Ricopi fedelmente il passo del brano sul secondo motivo di ricorso da "Palesemente infondato è" a "al capo 28.".

* [BRANO SELEZIONATO]:
□ □ □

Palesemente infondato è anche il secondo motivo di ricorso, con cui ci si duole di violazione di legge in relazione a quanto previsto dall’art. 73 d.P.R. n. 309 del 1990 e vizio di motivazione per contraddittorietà in punto di ritenuta configurabilità dei delitti-fine di cui ai capi 5, 11, 22, 28 e 32, assumendo che nella decisione impugnata non risulterebbero indicati gli elementi sintomatici della compartecipazione dell’imputato ai trasporti di stupefacenti di cui ai capi 5 e 11, si sarebbero interpretate congetturalmente talune conversazioni telefoniche captate per inferirne il suo coinvolgimento nella detenzione di stupefacenti di cui al capo 22 e nella cessione di cui al capo 32 e si sarebbe, infine, immotivatamente respinta la lettura alternativa del compendio probatorio offerta dalla difesa per confutare l’affermata sua partecipazione alla cessione di cui al capo 28.

□ □ □

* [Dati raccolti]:
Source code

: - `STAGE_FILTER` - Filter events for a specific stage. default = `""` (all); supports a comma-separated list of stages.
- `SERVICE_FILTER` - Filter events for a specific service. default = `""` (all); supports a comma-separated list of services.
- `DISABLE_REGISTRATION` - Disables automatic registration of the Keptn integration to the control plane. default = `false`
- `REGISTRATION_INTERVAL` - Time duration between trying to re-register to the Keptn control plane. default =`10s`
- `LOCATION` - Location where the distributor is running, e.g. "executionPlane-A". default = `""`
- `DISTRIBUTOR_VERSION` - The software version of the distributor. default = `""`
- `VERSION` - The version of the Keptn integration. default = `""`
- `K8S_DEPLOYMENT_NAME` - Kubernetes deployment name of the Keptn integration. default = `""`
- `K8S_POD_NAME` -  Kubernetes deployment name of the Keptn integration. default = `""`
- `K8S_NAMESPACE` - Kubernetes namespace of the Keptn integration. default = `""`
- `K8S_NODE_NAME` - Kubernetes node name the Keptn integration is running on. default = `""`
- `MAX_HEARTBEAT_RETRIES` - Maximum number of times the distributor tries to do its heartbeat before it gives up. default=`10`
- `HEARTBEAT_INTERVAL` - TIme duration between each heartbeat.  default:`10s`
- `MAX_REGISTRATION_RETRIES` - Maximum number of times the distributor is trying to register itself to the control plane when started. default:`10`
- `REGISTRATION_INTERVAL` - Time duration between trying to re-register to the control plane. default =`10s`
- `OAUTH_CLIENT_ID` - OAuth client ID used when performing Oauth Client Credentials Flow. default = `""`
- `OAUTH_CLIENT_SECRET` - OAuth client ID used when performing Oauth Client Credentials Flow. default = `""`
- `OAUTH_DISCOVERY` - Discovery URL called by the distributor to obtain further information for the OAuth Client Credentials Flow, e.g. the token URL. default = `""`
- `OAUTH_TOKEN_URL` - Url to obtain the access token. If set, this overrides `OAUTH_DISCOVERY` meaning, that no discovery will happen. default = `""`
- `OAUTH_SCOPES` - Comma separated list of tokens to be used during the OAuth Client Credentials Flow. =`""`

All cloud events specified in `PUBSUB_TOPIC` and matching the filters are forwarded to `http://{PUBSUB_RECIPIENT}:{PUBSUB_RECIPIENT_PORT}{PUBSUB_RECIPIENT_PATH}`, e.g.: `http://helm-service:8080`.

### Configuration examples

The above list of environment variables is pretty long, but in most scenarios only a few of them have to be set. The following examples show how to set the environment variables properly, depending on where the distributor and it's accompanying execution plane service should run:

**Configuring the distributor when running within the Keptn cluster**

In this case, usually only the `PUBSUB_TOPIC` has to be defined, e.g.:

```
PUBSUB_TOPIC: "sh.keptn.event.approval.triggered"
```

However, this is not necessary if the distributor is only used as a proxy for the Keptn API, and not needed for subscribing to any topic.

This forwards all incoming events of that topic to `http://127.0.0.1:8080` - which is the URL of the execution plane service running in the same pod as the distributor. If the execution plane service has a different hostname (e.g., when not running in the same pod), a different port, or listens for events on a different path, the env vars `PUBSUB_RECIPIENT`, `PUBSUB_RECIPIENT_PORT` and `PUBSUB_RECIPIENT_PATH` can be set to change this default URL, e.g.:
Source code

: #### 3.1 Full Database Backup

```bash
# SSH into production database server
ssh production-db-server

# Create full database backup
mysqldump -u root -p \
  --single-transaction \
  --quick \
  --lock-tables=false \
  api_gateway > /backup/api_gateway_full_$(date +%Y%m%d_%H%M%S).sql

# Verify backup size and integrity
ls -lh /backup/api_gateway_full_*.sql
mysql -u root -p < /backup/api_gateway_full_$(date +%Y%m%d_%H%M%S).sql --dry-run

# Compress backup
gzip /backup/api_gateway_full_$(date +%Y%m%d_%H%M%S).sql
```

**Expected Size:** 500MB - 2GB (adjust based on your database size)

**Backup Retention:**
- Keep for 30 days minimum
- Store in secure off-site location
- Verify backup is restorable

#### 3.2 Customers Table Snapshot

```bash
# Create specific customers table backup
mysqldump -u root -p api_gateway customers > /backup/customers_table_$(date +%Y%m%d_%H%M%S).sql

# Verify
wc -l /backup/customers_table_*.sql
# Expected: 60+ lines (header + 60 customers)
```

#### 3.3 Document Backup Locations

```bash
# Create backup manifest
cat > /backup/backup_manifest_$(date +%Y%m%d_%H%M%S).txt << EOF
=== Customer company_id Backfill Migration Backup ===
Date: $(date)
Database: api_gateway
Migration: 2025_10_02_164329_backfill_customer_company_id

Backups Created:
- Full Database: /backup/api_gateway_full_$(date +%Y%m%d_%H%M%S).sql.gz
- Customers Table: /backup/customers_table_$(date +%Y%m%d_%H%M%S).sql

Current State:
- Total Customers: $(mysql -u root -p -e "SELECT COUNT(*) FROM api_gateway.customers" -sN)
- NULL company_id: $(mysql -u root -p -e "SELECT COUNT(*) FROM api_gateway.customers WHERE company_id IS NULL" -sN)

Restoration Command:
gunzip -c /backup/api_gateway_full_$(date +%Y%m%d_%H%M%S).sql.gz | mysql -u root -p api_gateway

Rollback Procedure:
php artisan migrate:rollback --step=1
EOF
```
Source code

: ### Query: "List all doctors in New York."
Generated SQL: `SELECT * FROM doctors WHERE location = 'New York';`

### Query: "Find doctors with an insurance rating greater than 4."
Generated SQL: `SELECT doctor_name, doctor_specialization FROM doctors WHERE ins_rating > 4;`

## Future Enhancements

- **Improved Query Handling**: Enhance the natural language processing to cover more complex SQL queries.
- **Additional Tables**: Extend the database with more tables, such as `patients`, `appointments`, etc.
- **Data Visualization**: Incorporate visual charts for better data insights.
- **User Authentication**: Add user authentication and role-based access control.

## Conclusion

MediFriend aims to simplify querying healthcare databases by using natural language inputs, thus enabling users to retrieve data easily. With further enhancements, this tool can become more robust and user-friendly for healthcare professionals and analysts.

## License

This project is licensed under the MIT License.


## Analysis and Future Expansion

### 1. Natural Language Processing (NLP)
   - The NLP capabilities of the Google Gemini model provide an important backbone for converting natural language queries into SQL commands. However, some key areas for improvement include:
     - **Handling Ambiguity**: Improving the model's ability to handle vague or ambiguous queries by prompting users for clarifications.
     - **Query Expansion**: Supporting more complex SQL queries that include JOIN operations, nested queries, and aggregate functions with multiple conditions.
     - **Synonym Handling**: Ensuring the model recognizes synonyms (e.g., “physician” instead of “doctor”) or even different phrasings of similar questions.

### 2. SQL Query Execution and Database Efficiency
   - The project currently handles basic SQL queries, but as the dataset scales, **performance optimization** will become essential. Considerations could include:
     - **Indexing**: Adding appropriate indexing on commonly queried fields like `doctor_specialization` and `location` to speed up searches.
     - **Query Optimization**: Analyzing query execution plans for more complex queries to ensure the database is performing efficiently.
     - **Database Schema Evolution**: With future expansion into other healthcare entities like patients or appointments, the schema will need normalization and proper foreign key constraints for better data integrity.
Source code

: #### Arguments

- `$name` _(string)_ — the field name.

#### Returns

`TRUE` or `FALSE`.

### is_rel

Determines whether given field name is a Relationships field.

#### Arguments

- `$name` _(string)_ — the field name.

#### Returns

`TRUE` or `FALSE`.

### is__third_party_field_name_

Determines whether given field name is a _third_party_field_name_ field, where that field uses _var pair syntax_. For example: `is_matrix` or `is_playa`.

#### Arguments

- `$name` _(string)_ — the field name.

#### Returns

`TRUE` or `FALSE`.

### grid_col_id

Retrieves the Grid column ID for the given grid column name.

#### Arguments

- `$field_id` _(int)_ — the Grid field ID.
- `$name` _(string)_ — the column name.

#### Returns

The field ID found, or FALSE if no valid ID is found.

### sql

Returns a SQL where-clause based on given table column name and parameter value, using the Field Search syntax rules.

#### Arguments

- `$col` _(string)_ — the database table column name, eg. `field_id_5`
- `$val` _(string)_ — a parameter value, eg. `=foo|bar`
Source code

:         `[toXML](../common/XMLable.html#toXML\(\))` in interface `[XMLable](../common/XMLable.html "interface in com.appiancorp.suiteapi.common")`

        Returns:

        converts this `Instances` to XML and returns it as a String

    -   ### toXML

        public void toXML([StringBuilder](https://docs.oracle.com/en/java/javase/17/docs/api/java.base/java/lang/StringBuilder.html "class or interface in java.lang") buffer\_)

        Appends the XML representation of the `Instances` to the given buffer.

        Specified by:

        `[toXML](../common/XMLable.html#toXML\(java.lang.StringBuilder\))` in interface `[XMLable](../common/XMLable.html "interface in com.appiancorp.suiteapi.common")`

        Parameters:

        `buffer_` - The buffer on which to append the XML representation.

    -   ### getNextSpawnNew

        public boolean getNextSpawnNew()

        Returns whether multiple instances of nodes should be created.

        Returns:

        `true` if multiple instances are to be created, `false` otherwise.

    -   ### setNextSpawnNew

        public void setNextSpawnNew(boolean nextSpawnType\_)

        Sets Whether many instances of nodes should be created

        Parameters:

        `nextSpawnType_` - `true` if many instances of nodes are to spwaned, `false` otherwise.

□ □ □

* [RISULTATO DEL COMPITO]:
Palesemente infondato è anche il secondo motivo di ricorso, con cui ci si duole di violazione di legge in relazione a quanto previsto dall’art. 73 d.P.R. n. 309 del 1990 e vizio di motivazione per contraddittorietà in punto di ritenuta configurabilità dei delitti-fine di cui ai capi 5, 11, 22, 28 e 32, assumendo che nella decisione impugnata non risulterebbero indicati gli elementi sintomatici della compartecipazione dell’imputato ai trasporti di stupefacenti di cui ai capi 5 e 11, si sarebbero interpretate congetturalmente talune conversazioni telefoniche captate per inferirne il suo coinvolgimento nella detenzione di stupefacenti di cui al capo 22 e nella cessione di cui al capo 32 e si sarebbe, infine, immotivatamente respinta la lettura alternativa del compendio probatorio offerta dalla difesa per confutare l’affermata sua partecipazione alla cessione di cui al capo 28.